Il ajoute que l’accident du travail a simplement été à l’origine de la réalisation d’examens médicaux complémentaires ayant mis en évidence l’épine calcanéenne et le corps étranger métallique mais qu’aucun de ces deux problèmes n’a été aggravé par l’accident, et qu’ils évoluaient chacun pour leur propre compte.
L’expert en conclut que les arrêts de travail et soins en rapport direct et certain avec l’accident sont ceux prescrits pour la période du 28 août 2020 au 17 novembre 2020, et que ceux prescrits postérieurement sont en rapport avec l’état pathologique antérieur.
Il résulte de ce qu’il précède que l’expert judiciaire désigné démontre, sur la foi des pièces médicales produites, l’existence :
D’un état antérieur, préexistant à l’accident, n’ayant été ni révélé ni aggravé par celui-ci mais simplement diagnostiqué à l’occasion des examens médicaux effectués ;De lésions consécutives à une cause totalement étrangère à l’accident du travail.
Au regard de l’ensemble de ces éléments et sur la base des conclusions claires et non équivoques de l’expert, il convient de faire droit au recours de la société [6] et de dire que les arrêts de travail prescrits à Monsieur [N] [C] :
sont imputables à l’accident du travail pour la période du 28 août 2020 au 17 novembre 2020 inclus et à ce titre opposables à la société [6]; ne sont pas imputables à l’accident du travail pour la période du 17 novembre 2020 au 19 février 2023 et à ce titre inopposables à la société [6].
Sur les frais du procès et l’exécution provisoire
La [9], partie perdante, sera condamnée aux entiers dépens de l’instance.
L’article R142-6-10 du code de la sécurité sociale prévoit : « Le tribunal peut ordonner l'exécution par provision de toutes ses décisions. »
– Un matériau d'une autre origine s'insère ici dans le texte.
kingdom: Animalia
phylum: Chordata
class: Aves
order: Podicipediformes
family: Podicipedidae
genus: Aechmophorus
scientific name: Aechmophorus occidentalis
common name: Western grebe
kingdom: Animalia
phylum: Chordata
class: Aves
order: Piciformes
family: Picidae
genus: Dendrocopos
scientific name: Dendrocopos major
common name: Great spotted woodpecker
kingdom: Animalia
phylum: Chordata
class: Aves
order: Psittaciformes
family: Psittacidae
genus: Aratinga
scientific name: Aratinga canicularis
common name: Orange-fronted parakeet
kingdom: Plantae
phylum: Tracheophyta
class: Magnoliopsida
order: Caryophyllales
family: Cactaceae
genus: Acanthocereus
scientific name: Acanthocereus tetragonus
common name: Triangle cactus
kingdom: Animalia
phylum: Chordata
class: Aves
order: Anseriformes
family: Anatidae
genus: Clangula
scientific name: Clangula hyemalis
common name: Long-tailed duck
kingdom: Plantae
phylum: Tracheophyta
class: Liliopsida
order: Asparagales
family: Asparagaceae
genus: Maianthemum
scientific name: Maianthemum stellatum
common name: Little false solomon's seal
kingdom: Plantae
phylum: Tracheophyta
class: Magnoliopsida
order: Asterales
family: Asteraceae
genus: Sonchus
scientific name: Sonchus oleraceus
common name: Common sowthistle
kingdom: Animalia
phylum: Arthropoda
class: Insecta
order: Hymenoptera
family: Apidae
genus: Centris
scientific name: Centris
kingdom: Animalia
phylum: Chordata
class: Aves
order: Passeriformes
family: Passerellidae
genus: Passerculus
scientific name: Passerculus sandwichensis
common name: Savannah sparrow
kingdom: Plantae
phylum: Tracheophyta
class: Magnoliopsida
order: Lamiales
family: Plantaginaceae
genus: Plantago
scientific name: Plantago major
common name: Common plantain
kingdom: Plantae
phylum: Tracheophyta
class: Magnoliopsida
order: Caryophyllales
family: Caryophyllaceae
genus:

En l’espèce, la nature de l’affaire et l’ancienneté du litige justifient de prononcer l’exécution provisoire de la présente décision.
PAR CES MOTIFS
Le Tribunal, statuant par jugement contradictoire, en premier ressort et par mise à disposition au greffe,
DECLARE opposable à la société [6] la prise en charge, au titre de la législation professionnelle, des arrêts de travail et soins prescrits à Monsieur [N] [C] au titre de l’accident du travail du 28 août 2020 pour la période du 28 août 2020 au 17 novembre 2020 inclus ;
DECLARE inopposable à la société [6] la prise en charge, au titre de la législation professionnelle, des arrêts de travail et soins prescrits à Monsieur [N] [C] au titre de l’accident du travail du 28 août 2020 pour la période du 18 novembre 2020 au 19 février 2023 inclus ;
DIT que la [8] devra transmettre à la [11] compétente le montant des prestations correspondant aux soins, arrêts de travail et autres prestations déclarées inopposables à la société [6];
CONDAMNE la [9] à rembourser à la société [6] les frais et honoraires liés à l’expertise ordonnée par le jugement du 17 août 2023;
CONDAMNE la [9] aux entiers dépens, en ce compris les frais d’expertise judiciaire ;
ORDONNE l’exécution provisoire de la présente décision ;
DIT que le présent jugement sera notifié à chacune des parties conformément à l’article R.142-10-7 du Code de la Sécurité Sociale par le greffe du Tribunal.
Ainsi jugé et prononcé par mise à disposition au greffe les jour, mois et an sudits.